_WHAT THE EXERCISE ASKS_. Beginning at the line containing "Цены на Hyundai Solaris сед" and continuing to the end of the records below, give each line again exactly as it stands, and only those lines.

_MATERIALS PROVIDED_.
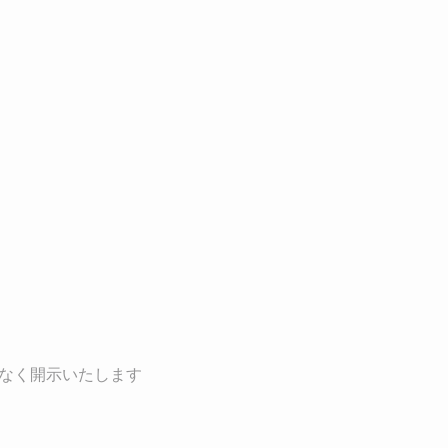
なく開示いたします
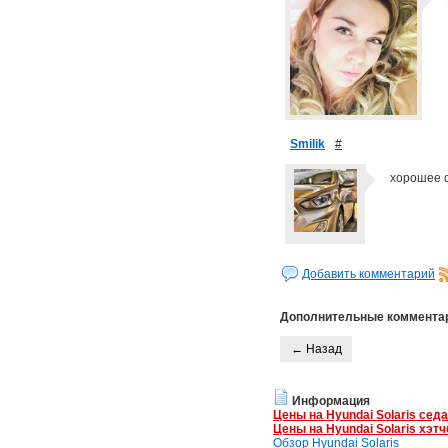
Smilik
#
хорошее 
Добавить комментарий
Дополнительные коммента
← Назад
Информация
Цены на Hyundai Solaris сед
Цены на Hyundai Solaris хэтч
Обзор Hyundai Solaris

_EXERCISE OUTPUT_.
Цены на Hyundai Solaris сед
Цены на Hyundai Solaris хэтч
Обзор Hyundai Solaris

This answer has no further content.